• «1998 ve 1999 Tasarısı»ndaki Gerekçe

     «Madde 132- Yürürlükteki Kanunun 95 inci maddesini karşılamaktadır.

    Maddenin “2. Müddetler” “a. Kadın için” şeklindeki konu ve kenar başlıkları “2. Kadın için bekleme süresi” şeklinde tek başlık hâline getirilmiştir. Zira bunu takip eden eski 96 ncı madde 3444 sayılı Kanunla yürürlükten kaldırılmış olup, artık boşanan kadın için bir cezaî bekleme süresi söz konusu olmadığından, madde bir tek bekleme süresiyle sınırlı hâle getirilmiştir.

    Maddenin birinci fıkrası yeniden ve daha uygun bir ifadeyle kaleme alınmıştır.

    Yürürlükteki 95 inci maddenin birinci fıkrasının son cümlesi ikinci fıkra hâline getirilmiştir.

    Maddenin son fıkrasında kadının önceki evliliğinden gebe olmadığının anlaşılması veya önceki eşiyle yeniden evlenmek istemesi hâlinde hâkime süreyi kısaltma yetkisi verilmemiş, hâkimin bu süreyi kaldırılması öngörülmüştür. Zira bu iki hâlde de kadının evlenmesini engelleyen süreyi kısaltmanın bir anlamı yoktur. Bu gibi hâllerde mahkemece sürenin tamamen kaldırılması gerekir.»



  • “1984 Tasarısı”ndaki Gerekçe

    ‘Madde 93- Madde, yürürlükteki Kanunun 95. maddesini karşılamaktadır. Yürürlükteki metin esas alınmakla beraber, bekleme süresinin evliliğin sona ermesinden başlayarak hesap edileceği tarzında bir ifade kullanılması uygun görülmüştür. Ayrıca ikinci fıkrada kayıplık kararından sonra evliliğin mahkemece çözülmesi hallerinde de hâkime süreyi kısaltma veya büsbütün kaldırma yetkisi tanınmıştır.

    Yürürlükteki Kanunun 95. maddesinin ikinci fıkrasında yer alan, bekleme süresinin kaldırılması için kadının gebe kalmasının mümkün olmadığı şartı da değiştirilmiş ve kadının gebe olmadığının tespit edilmesinin bu süreyi kısaltmağa veya kaldırmağa yeterli olacağı kabul edilmiştir.’:

    «2. Kadın için bekleme süresi

    Madde 93- Evlilik boşanma, iptal kararı  veya kocanın ölümü ile sona ererse, kadın evliliğin sona ermesinden başla-yarak üçyüz gün geçmedikçe yeniden evlenemez.
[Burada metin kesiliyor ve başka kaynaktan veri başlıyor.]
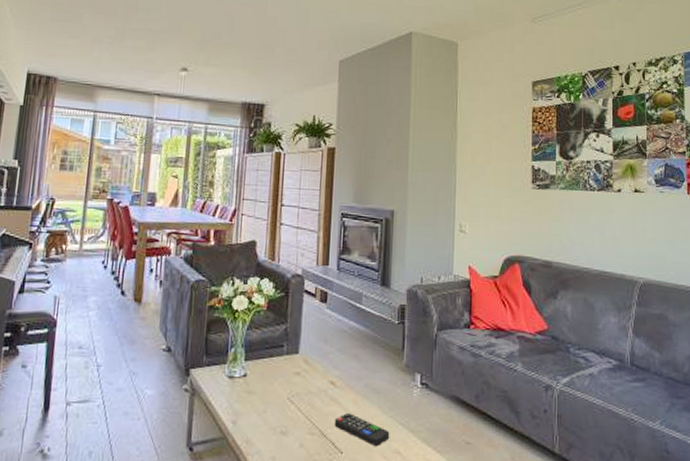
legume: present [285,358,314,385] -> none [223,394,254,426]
Doğurmakla süre biter.

    Kadının gebe olmadığının anlaşılmış olması veya boşanan eşlerin yeniden birbirleriyle evlenmek istemeleri ya da kayıplık sebebiyle evliliğin çözülmesi hallerinde sulh mahkemesi bu sü-reyi kısaltabileceği gibi büsbütün de kaldırabilir.»

     


  • “1971 Tasarısı”ndaki Gerekçe

    ‘1) Terim ve ifade : Terimler öteki maddelere uydurulmuş ve ifade sadeleştirilmiştir.

    2) Biçim değişikliği : Üç ayrı kuralı kapsayan bu madde bağımsız üç fıkra haline konulmuştur.
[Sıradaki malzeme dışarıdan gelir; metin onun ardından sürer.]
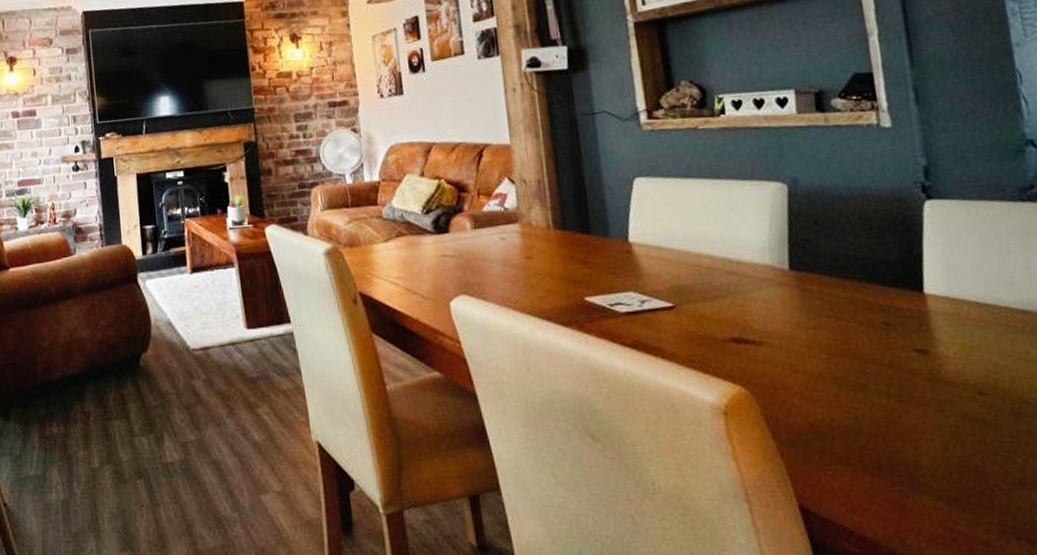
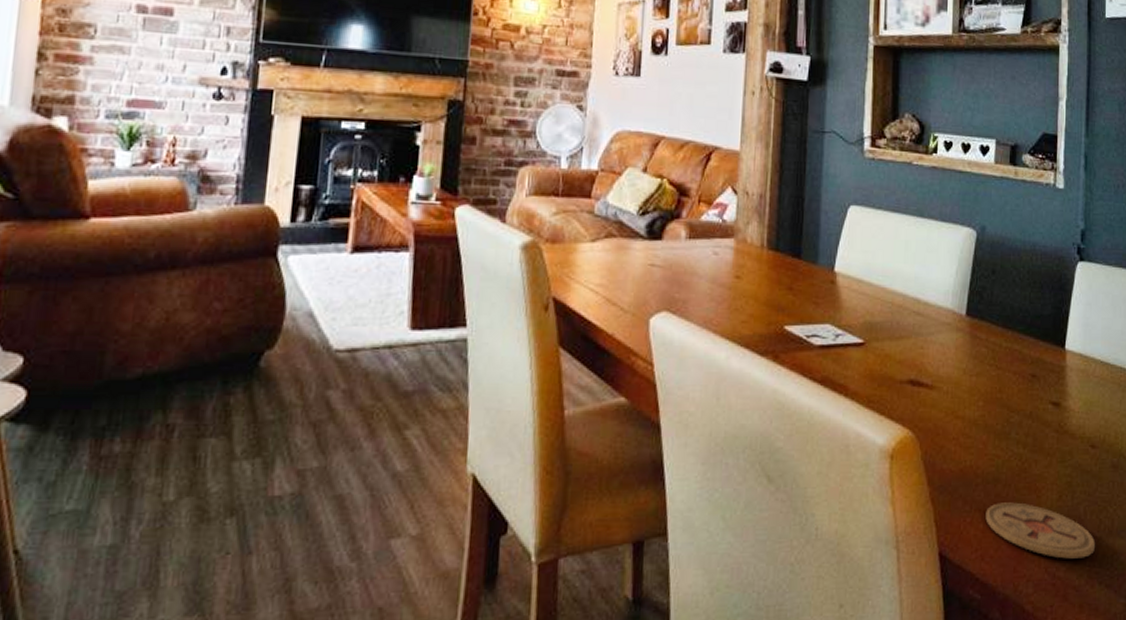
coaster: none [850,454,1005,512] -> present [985,502,1096,559]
    3) Hüküm değişikliği : Maddenin üçüncü fıkrasına (yitiklik kararı üzerine evliliğe mahkemece son verilmesi durumu) da eklenmiştir. Çünkü yitiklik kararı verilebilmesi için esasen üç-yüz günden fazla bir süre geçmiş olacağı için, kadının bekleme süresine tabi tutulmasına ihtiyaç yoktur. Bundan başka şimdiki metinde son cümlede sadece (hâkim bu müddeti kısaltabilir) denilmektedir. Oysa gerek İsviçre’de ve gerek Türk doktrininde yargıcın bu süreyi yalnız kısaltmakla kalmayıp gerektiğinde büsbütün kaldırılabileceği kabul olunmaktadır. Bu sebeple bu üçüncü fıkra ona göre değiştirilmiştir.’:

     

    «2. Kadın için bekleme süresi.

    Madde 95- Evlilik; boşanma veya bozulma kararıyla veya ölümle sona ererse, dul kalan kadın evliliğin sona ermesinden başlayarak üçyüz gün geçmedikçe yeniden evlenemez.

    Doğurmakla süre biter.

    Kadının önceki evlenmeden gebe kalmasına imkân olma-ması veya boşanan eşlerin yeniden birbiriyle evlenmek istemesi veya yitiklik kararı üzerine evliliğe mahkemece son verilmesi durumlarında, mahkeme bu süreyi kısaltabileceği gibi büsbütün de kaldırabilir.»